Quote from austinp:
<i>"Well, you always hear stories from successful floor traders about how they faded certain traders (see Swagger's trilogy)."</i>
I'd presume those stories are nothing more than pure crap. What's the strategy there? Fade one guy until he goes bust, sit idle until the next losing trader establishes a pattern, fade him until he goes bust, repeat the process?
Floor traders do have the ability to watch trades taken in real-time, whereas online traders obviously do not. On a similar note, I do know an off-floor trader who bragged about fading other guys in his trading room. Big surprise... he washed out of this industry real soon.
<i>"I did not ask if anyone has made a longterm, successful career out of it. But if 95% of traders lose money, then you fading the trades of others seems like a high probablity way to earn money."</i>
What you failed to mention is that all of them are not on the same side of every trade. 95% wash out while roughly half are long and half are short at the exact-same time. How can that be? Mismanagement of entries, stops and exits kill them, not errant market direction.
How do you propose to "fade" that?
Quote from austinp:
<i>"I think my OP got misconstrued. I simply meant to ask has anyone used an ET poster (or the ET posts in general) as a contrarian indicator. If the majority of the ET board is bullish on US equites, has anyone used that as a sign to go short? Also, if someone has a propensity to make losing trades, has anyone faded that person's reccomendation."</i>
Fair enough. In that case, where would the entry point be? Where would the profit exit - stop protection be? Do we monitor the fade trades based on our own management scale, or exit when the person = group we fade changes their mind?
The whole idea of being contrarian is natural, logical human assumption. Fading an extreme does have merit... using any one of numerous broad market measures such as VIX, COT report, RYDEX fund flows, put-call ratios and a host of others.
Fading one person who may/may not be on a temporary string of losses is ludicrous. Fading a vocal minority in any website is far too small a sample size to assume it is the marketplace majority rule.
Quote from austinp:
<b>BDGBDG</b>, I apologize profusely if my posts seemed the least bit hostile to you.
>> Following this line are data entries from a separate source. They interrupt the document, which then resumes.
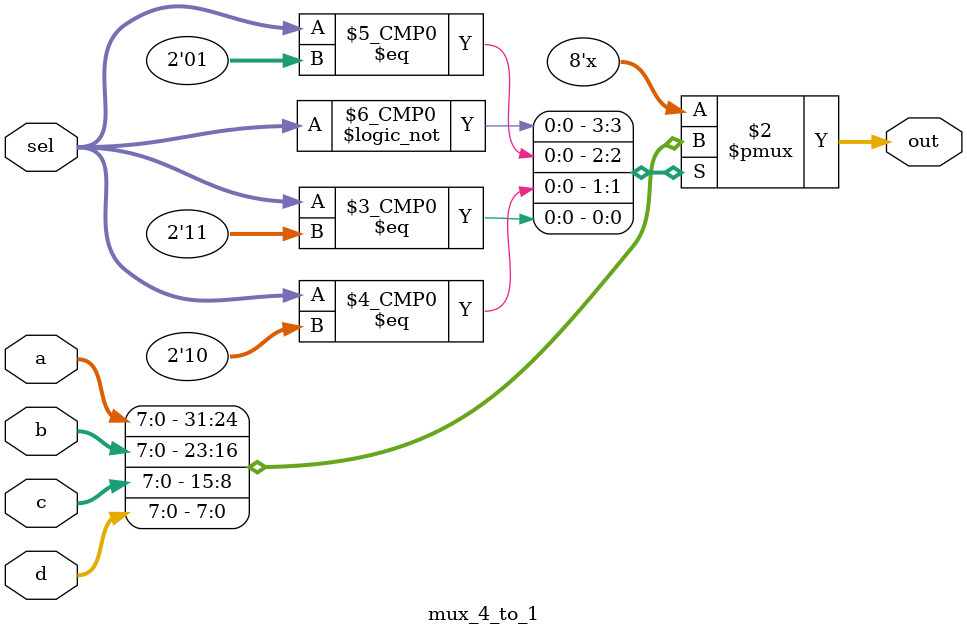
<source format=v>
module top_module ( 
    input clk, 
    input [7:0] d, 
    input [1:0] sel, 
    output [7:0] q 
);
	// my_dff8 ( input clk, input [7:0] d, output [7:0] q );
    wire [7:0] dff1_q;
    wire [7:0] dff2_q;
    wire [7:0] dff3_q;
    my_dff8 dff1 ( clk, d, dff1_q );
    my_dff8 dff2 ( clk, dff1_q, dff2_q );
    my_dff8 dff3 ( clk, dff2_q, dff3_q );
    mux_4_to_1 mux ( d, dff1_q, dff2_q, dff3_q, sel, q );
    
endmodule


module mux_4_to_1 (
    input [7:0] a, b, c, d,
    input [1:0] sel,
    output [7:0] out
);

    always @ (a, b, c, d, sel, out) begin
        case  (sel)
            2'b00: out = a;
            2'b01: out = b;
            2'b10: out = c;
            2'b11: out = d;
        endcase
    end
endmodule

/*
HDL-bit solution

module top_module (
	input clk,
	input [7:0] d,
	input [1:0] sel,
	output reg [7:0] q
);

	wire [7:0] o1, o2, o3;		// output of each my_dff8
	
	// Instantiate three my_dff8s
	my_dff8 d1 ( clk, d, o1 );
	my_dff8 d2 ( clk, o1, o2 );
	my_dff8 d3 ( clk, o2, o3 );

	// This is one way to make a 4-to-1 multiplexer
	always @(*)		// Combinational always block
		case(sel)
			2'h0: q = d;
			2'h1: q = o1;
			2'h2: q = o2;
			2'h3: q = o3;
		endcase

endmodule
*/
</source>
That was an assumption of mine which interpreted your question as being meant to incite.
After all, can you imagine a response post being, "I fade John Smith all the time... works great for me!"
If that were offered in all sincerity, how do you think it'd be received?
So, apologize for a seemingly curt tone. Without any emotion involved, the pure answer is purposely fading anyone other than a quantified majority group is pure folly.
Hope this helps :>)
Austin
.The master of half truths. Does he still have a desk at Goldman or a little red phone like in Batman? I think if you can find the worst trader and start a newsletter you can definitely make money. ET has some candidates; you know who you are. Will he or she always be wrong though. I would need someone to be wrong at least 70% of the time to be interested. Buy the way short GOOG, cover at $85.00.